### Task goal
Return the lines from the one containing "left elbow: (362, 209, -1)" through the end of the data, both included, reproduced character for character.

### Data extract
%%
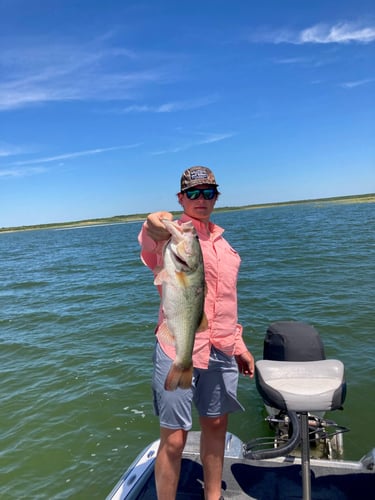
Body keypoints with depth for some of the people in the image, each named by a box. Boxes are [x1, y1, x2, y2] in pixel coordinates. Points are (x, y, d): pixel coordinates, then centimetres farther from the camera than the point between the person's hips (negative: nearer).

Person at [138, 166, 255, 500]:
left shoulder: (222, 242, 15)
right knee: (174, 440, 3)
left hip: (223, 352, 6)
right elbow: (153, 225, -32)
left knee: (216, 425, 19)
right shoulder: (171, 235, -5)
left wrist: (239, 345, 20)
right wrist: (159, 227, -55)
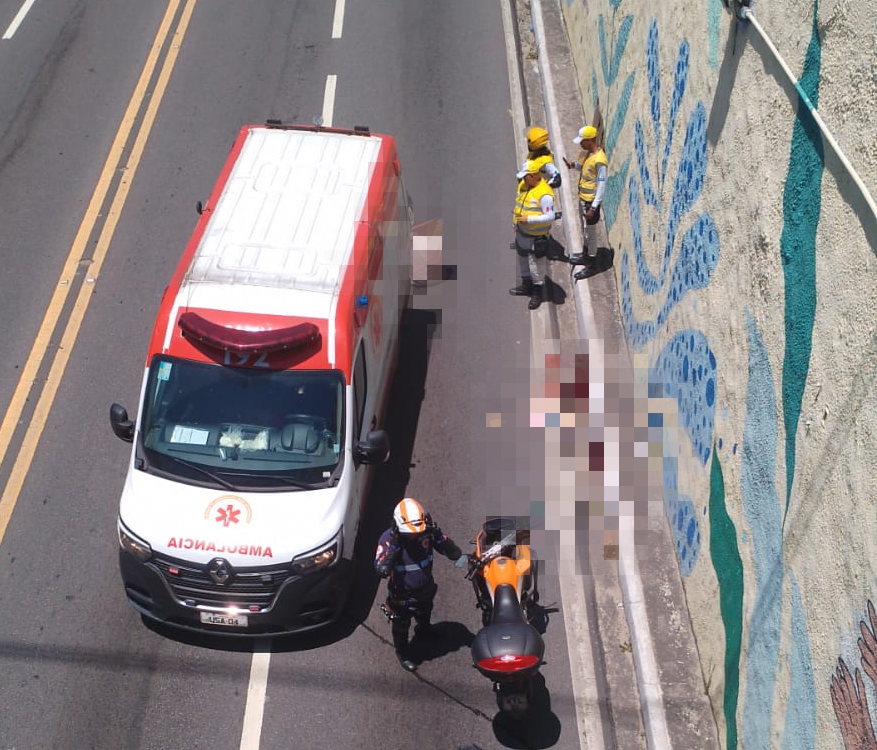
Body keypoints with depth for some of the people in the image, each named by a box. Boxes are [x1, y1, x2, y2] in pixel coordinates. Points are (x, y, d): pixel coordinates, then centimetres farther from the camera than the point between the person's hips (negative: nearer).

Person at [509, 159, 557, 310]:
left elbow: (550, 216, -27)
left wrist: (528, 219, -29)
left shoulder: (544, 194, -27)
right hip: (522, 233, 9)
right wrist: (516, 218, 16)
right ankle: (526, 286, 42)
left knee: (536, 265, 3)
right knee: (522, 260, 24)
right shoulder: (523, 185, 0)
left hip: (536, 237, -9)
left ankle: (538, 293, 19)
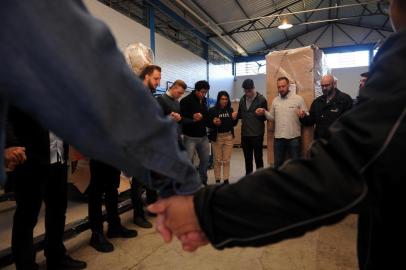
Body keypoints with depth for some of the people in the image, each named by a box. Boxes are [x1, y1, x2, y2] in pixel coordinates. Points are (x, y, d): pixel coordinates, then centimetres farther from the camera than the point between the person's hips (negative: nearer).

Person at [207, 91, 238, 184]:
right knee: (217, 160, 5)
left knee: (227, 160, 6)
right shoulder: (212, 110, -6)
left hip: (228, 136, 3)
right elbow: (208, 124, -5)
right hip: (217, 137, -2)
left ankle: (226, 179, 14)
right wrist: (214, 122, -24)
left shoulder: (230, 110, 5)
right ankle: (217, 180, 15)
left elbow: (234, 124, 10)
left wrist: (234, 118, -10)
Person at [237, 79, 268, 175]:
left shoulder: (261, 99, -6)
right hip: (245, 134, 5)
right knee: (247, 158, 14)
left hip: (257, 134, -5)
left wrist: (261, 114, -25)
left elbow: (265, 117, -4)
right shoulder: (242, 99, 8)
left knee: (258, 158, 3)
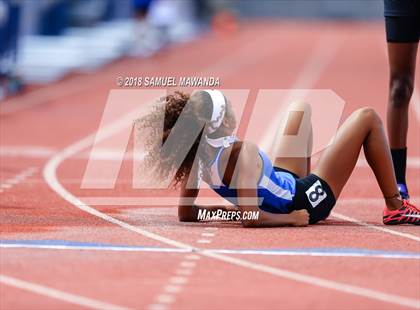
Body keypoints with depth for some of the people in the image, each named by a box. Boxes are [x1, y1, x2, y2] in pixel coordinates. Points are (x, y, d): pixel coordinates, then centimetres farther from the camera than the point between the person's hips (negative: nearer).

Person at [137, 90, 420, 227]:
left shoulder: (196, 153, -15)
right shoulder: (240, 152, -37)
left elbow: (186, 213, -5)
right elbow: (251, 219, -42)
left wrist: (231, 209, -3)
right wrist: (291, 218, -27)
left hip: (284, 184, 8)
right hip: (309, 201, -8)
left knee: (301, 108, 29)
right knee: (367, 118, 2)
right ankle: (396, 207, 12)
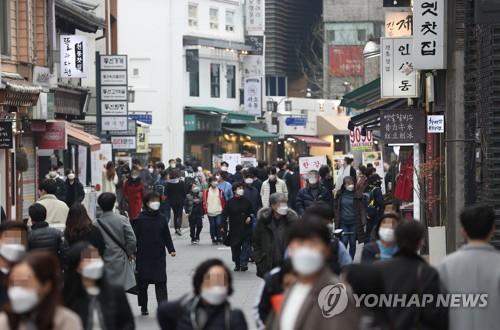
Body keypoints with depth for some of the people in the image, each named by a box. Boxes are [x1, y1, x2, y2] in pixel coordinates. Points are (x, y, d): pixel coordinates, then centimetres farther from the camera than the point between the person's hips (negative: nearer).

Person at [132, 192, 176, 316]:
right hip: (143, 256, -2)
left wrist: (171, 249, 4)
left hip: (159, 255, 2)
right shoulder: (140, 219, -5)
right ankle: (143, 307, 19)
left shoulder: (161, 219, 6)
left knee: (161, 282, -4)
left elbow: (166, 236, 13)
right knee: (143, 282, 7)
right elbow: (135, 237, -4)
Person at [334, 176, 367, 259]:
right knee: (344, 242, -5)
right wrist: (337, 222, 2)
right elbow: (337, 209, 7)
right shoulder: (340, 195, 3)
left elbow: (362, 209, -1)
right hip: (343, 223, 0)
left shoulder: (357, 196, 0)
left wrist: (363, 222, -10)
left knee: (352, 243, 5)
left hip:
%%
### Exercise result
left elbow: (362, 209, -1)
right hip: (343, 223, 0)
left shoulder: (357, 196, 0)
left wrist: (363, 222, -10)
left knee: (352, 243, 5)
left hip:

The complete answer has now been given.